Mijn Kifid

Uitspraak 2010-82

Uitspraak Geschillencommissie Financiële Dienstverlening nr. 82 d.d. 21 april 2010
(prof. mr. E.H. Hondius, voorzitter, mevrouw mr. A.M.T. Wigger en mr. W.F.C. Baars)
1. Procedure
De Commissie beslist met inachtneming van haar reglement en op basis van de volgende stukken:
– het dossier van de Ombudsman Financiële Dienstverlening;
– het verzoek tot geschilbeslechting van
19 december 2008;
– het verweerschrift van Aangeslotene van 17 juli 2008;
– de conclusie van repliek van Consument van 14 augustus 2009;
– de conclusie van dupliek van Aangeslotene van 23 september 2009.
De Commissie heeft vastgesteld dat tussenkomst van de Ombudsman Financiële Dienstverlening niet tot oplossing van het geschil heeft geleid.

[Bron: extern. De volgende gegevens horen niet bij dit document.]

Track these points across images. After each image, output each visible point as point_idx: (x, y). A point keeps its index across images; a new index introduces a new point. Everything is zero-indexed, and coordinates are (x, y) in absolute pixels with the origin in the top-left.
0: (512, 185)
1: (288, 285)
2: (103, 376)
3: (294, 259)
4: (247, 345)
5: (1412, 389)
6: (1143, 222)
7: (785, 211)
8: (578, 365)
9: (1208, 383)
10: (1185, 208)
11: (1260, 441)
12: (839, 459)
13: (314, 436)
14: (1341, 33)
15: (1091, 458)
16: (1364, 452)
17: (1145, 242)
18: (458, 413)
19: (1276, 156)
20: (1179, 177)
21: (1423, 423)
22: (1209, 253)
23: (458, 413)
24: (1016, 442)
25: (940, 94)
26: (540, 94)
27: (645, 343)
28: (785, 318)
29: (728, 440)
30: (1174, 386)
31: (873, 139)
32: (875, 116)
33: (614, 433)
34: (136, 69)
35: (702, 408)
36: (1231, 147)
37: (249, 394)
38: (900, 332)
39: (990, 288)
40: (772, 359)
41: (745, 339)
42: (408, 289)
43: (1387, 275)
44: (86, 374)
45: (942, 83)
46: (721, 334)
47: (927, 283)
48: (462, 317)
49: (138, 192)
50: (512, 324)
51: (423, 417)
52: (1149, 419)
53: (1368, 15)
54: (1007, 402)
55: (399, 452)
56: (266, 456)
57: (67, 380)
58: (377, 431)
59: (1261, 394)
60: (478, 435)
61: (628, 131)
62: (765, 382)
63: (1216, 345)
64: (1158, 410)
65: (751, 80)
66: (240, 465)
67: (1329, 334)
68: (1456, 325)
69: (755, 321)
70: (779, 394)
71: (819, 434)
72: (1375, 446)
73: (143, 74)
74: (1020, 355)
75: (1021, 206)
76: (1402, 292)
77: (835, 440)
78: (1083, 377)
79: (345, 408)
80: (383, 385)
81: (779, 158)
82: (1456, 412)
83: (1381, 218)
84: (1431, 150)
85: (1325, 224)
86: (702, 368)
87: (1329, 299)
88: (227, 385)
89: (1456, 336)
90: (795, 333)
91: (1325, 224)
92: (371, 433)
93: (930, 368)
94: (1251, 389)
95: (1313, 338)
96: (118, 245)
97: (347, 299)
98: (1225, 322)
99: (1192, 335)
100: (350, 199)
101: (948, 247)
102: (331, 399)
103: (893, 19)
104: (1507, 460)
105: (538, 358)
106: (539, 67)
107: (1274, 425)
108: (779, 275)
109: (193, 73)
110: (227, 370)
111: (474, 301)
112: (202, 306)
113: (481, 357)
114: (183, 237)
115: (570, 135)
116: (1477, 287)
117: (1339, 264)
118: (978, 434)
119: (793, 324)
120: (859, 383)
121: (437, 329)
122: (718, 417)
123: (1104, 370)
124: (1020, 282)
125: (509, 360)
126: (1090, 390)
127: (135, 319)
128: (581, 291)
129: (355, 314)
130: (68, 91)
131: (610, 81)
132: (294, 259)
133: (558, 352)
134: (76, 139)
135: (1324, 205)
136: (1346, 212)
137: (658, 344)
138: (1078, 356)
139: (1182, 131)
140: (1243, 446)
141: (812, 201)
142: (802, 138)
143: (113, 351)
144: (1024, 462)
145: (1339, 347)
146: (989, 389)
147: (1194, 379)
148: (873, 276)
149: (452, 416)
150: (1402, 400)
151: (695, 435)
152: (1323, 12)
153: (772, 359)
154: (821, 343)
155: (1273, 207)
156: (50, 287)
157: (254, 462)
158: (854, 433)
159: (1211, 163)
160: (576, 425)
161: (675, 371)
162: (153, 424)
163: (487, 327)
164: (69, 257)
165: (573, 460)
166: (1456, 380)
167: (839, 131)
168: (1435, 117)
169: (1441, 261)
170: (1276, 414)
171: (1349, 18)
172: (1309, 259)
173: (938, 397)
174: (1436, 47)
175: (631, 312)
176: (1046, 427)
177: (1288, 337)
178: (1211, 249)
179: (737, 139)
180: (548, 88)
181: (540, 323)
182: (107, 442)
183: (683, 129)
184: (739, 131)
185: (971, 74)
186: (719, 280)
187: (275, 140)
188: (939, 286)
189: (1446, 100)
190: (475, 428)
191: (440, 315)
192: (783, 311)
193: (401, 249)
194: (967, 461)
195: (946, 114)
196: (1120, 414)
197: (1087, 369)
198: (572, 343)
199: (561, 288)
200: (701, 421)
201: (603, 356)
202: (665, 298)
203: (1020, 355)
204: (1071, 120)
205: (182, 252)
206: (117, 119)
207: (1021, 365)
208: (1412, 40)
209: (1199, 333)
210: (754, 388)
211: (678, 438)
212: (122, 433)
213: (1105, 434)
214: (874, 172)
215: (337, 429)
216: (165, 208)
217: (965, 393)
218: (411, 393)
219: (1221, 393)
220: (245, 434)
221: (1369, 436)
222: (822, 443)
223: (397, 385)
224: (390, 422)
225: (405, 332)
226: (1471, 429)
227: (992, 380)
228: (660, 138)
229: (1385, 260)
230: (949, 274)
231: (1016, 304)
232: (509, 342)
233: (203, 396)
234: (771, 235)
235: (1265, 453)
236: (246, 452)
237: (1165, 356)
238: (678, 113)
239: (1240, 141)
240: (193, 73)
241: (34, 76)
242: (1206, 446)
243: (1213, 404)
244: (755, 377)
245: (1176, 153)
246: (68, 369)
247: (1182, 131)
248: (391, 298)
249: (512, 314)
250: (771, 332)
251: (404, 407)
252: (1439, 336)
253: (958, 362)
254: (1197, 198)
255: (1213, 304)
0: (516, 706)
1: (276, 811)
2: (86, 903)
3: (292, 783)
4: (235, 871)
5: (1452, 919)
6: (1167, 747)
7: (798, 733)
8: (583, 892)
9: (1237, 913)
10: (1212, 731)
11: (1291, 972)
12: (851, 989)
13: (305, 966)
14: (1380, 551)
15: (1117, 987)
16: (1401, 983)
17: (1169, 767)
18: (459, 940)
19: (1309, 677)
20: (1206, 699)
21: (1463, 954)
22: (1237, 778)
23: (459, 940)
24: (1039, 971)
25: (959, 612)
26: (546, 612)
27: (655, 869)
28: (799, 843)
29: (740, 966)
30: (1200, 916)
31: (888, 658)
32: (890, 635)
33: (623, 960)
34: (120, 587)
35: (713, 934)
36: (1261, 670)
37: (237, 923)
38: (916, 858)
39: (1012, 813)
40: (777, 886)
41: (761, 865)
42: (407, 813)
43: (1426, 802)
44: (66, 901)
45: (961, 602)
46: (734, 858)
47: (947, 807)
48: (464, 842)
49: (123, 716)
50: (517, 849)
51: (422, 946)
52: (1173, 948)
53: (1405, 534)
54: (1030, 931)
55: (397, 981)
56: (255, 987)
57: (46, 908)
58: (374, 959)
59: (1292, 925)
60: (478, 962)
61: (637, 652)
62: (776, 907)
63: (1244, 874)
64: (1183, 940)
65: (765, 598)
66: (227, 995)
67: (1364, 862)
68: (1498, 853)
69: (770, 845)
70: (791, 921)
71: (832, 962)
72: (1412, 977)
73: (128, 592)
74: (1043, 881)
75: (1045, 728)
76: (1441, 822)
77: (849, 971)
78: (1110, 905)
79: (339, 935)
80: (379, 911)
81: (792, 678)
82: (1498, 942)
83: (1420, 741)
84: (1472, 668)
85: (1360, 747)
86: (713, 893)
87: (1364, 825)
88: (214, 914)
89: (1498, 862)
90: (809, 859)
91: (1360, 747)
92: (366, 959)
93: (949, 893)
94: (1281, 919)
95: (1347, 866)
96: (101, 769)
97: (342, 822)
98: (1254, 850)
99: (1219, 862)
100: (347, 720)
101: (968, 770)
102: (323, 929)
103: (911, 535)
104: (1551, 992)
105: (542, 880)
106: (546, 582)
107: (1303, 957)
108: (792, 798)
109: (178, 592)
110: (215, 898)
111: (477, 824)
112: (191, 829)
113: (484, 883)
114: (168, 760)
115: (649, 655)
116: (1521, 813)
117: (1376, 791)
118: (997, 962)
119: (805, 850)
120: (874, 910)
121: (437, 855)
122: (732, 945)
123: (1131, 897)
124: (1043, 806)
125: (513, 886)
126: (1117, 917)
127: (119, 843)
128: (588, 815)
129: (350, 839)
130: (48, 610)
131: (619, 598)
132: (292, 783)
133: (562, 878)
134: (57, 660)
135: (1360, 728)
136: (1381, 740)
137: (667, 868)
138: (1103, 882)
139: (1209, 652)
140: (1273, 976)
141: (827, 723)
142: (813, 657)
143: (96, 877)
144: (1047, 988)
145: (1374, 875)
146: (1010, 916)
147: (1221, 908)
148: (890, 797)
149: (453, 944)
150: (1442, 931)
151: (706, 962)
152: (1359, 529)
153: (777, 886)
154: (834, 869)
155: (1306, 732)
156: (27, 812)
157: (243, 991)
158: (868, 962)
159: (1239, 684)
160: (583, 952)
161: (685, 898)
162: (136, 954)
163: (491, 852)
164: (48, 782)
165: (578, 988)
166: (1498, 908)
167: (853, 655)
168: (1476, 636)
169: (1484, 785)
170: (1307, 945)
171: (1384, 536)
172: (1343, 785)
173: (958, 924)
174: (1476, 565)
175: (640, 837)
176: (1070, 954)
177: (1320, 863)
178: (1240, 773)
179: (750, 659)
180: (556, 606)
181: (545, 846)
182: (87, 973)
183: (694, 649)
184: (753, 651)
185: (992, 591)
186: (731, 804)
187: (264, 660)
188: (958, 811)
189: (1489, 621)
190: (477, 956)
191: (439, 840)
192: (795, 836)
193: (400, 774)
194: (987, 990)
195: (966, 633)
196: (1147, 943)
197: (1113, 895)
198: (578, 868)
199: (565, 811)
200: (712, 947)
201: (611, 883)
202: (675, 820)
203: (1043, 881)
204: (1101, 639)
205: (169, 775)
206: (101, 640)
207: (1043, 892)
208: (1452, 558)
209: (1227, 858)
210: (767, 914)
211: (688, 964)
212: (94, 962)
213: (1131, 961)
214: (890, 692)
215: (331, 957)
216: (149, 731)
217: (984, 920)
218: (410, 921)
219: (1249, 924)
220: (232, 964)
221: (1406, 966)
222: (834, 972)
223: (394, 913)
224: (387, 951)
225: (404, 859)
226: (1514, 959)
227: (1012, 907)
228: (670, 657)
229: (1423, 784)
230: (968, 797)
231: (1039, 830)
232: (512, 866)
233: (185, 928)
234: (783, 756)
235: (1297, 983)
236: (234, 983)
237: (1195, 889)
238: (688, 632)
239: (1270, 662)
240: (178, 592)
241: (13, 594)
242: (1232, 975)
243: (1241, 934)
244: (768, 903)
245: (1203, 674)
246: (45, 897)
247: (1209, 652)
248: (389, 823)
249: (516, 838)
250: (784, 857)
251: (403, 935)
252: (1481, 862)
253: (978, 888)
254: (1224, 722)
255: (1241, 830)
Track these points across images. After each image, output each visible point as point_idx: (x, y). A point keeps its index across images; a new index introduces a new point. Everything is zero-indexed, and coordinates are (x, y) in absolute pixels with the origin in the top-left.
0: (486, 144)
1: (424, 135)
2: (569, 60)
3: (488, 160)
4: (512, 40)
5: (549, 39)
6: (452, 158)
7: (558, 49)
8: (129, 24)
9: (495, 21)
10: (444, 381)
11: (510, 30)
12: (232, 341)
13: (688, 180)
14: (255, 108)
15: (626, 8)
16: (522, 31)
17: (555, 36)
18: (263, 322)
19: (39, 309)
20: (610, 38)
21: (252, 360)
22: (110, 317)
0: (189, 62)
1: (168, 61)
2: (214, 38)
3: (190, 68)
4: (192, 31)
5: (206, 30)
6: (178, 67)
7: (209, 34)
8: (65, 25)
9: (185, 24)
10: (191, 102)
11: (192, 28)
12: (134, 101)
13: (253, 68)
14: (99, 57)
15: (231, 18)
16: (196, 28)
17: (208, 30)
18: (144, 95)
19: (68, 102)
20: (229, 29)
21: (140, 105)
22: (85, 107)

De Commissie heeft vastgesteld dat beide partijen het advies als bindend zullen aanvaarden.
De Commissie heeft partijen opgeroepen voor een mondelinge behandeling op vrijdag 8 januari 2010. Aldaar zijn beide partijen verschenen.
2. Feiten
De Commissie gaat uit van de volgende feiten:
Consument heeft op 8 februari 1999 een doorlopend krediet bij een van de rechtsvoorgangers van Aangeslotene afgesloten met een kredietlimiet van € 18.002,83 in het kader waarvan Consument maandelijks een bedrag van
€ 180,- aan rente en aflossing betaalde. Nadat Consument op 25 juli 2006 vijfenzestig jaar was
geworden, werd de maandtermijn verhoogd teneinde het krediet in vijf jaar tijd in zijn
geheel af te lossen. Vanaf dat moment werd door Aangeslotene conform het daarover in de algemene voorwaarden bepaalde aan Consument een bedrag van € 425,- per maand in rekening gebracht. Consument heeft daarover op 27 april 2007 een klacht bij Aangeslotene ingediend.
3. Geschil
3.1 Consument vordert dat Aangeslotene hem maandelijks een bedrag € 200,- vergoedt over een maximale periode van 36 maanden.
3.2. Deze vordering steunt, kort en zakelijk weergegeven, op de volgende grondslagen.
3.2.1. Aangeslotene heeft Consument niet dan wel onjuist geïnformeerd over de stand van zaken aangaande de lening. Consument heeft jarenlang maandelijks een bedrag van €180,- betaald en daarbij is nimmer enige betalingsachterstand ontstaan hetgeen Aangeslotene hem heeft bevestigd.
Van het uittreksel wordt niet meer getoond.